*The records*:
□ □ □ □ □ □ □

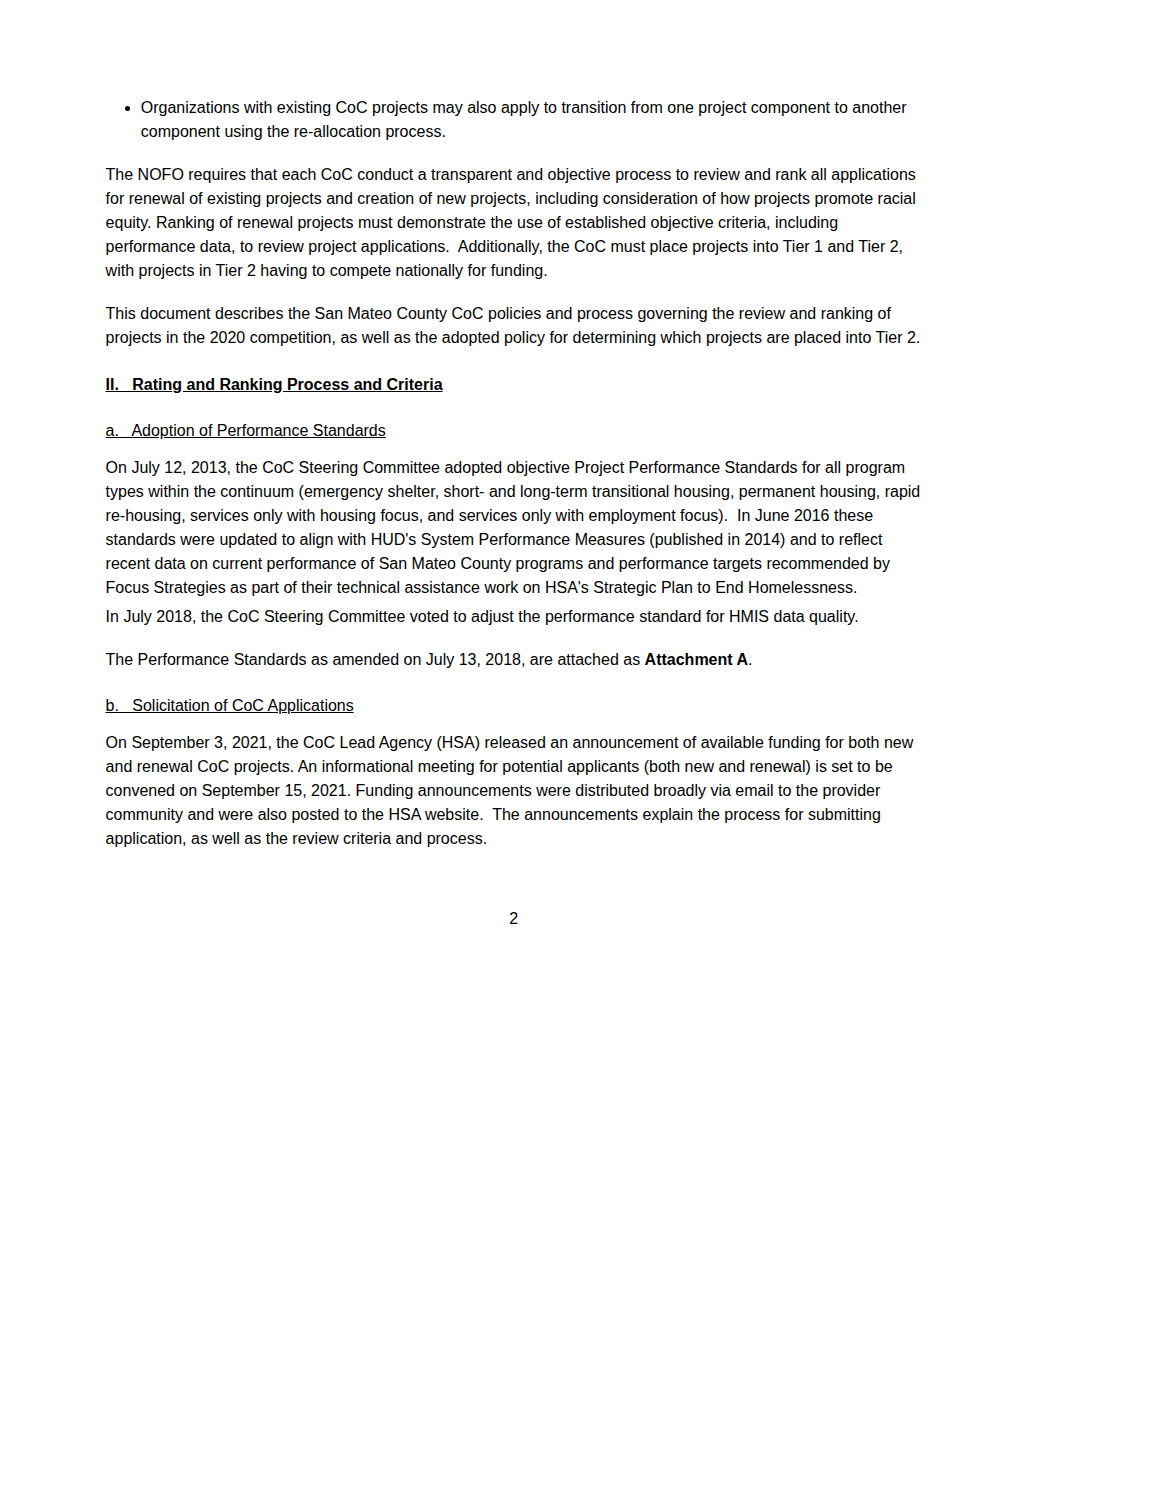Organizations with existing CoC projects may also apply to transition from one project component to another component using the re-allocation process.
The NOFO requires that each CoC conduct a transparent and objective process to review and rank all applications for renewal of existing projects and creation of new projects, including consideration of how projects promote racial equity. Ranking of renewal projects must demonstrate the use of established objective criteria, including performance data, to review project applications. Additionally, the CoC must place projects into Tier 1 and Tier 2, with projects in Tier 2 having to compete nationally for funding.
This document describes the San Mateo County CoC policies and process governing the review and ranking of projects in the 2020 competition, as well as the adopted policy for determining which projects are placed into Tier 2.
II. Rating and Ranking Process and Criteria
a. Adoption of Performance Standards
On July 12, 2013, the CoC Steering Committee adopted objective Project Performance Standards for all program types within the continuum (emergency shelter, short- and long-term transitional housing, permanent housing, rapid re-housing, services only with housing focus, and services only with employment focus). In June 2016 these standards were updated to align with HUD's System Performance Measures (published in 2014) and to reflect recent data on current performance of San Mateo County programs and performance targets recommended by Focus Strategies as part of their technical assistance work on HSA's Strategic Plan to End Homelessness.
In July 2018, the CoC Steering Committee voted to adjust the performance standard for HMIS data quality.
The Performance Standards as amended on July 13, 2018, are attached as Attachment A.
b. Solicitation of CoC Applications
On September 3, 2021, the CoC Lead Agency (HSA) released an announcement of available funding for both new and renewal CoC projects. An informational meeting for potential applicants (both new and renewal) is set to be convened on September 15, 2021. Funding announcements were distributed broadly via email to the provider community and were also posted to the HSA website. The announcements explain the process for submitting application, as well as the review criteria and process.
2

□ □ □ □ □ □ □

*Task item*: Drop the pictures and reproduce the rest of the entries above exactly.

*Result*:
Organizations with existing CoC projects may also apply to transition from one project component to another component using the re-allocation process.
The NOFO requires that each CoC conduct a transparent and objective process to review and rank all applications for renewal of existing projects and creation of new projects, including consideration of how projects promote racial equity. Ranking of renewal projects must demonstrate the use of established objective criteria, including performance data, to review project applications. Additionally, the CoC must place projects into Tier 1 and Tier 2, with projects in Tier 2 having to compete nationally for funding.
This document describes the San Mateo County CoC policies and process governing the review and ranking of projects in the 2020 competition, as well as the adopted policy for determining which projects are placed into Tier 2.
II. Rating and Ranking Process and Criteria
a. Adoption of Performance Standards
On July 12, 2013, the CoC Steering Committee adopted objective Project Performance Standards for all program types within the continuum (emergency shelter, short- and long-term transitional housing, permanent housing, rapid re-housing, services only with housing focus, and services only with employment focus). In June 2016 these standards were updated to align with HUD's System Performance Measures (published in 2014) and to reflect recent data on current performance of San Mateo County programs and performance targets recommended by Focus Strategies as part of their technical assistance work on HSA's Strategic Plan to End Homelessness.
In July 2018, the CoC Steering Committee voted to adjust the performance standard for HMIS data quality.
The Performance Standards as amended on July 13, 2018, are attached as Attachment A.
b. Solicitation of CoC Applications
On September 3, 2021, the CoC Lead Agency (HSA) released an announcement of available funding for both new and renewal CoC projects. An informational meeting for potential applicants (both new and renewal) is set to be convened on September 15, 2021. Funding announcements were distributed broadly via email to the provider community and were also posted to the HSA website. The announcements explain the process for submitting application, as well as the review criteria and process.
2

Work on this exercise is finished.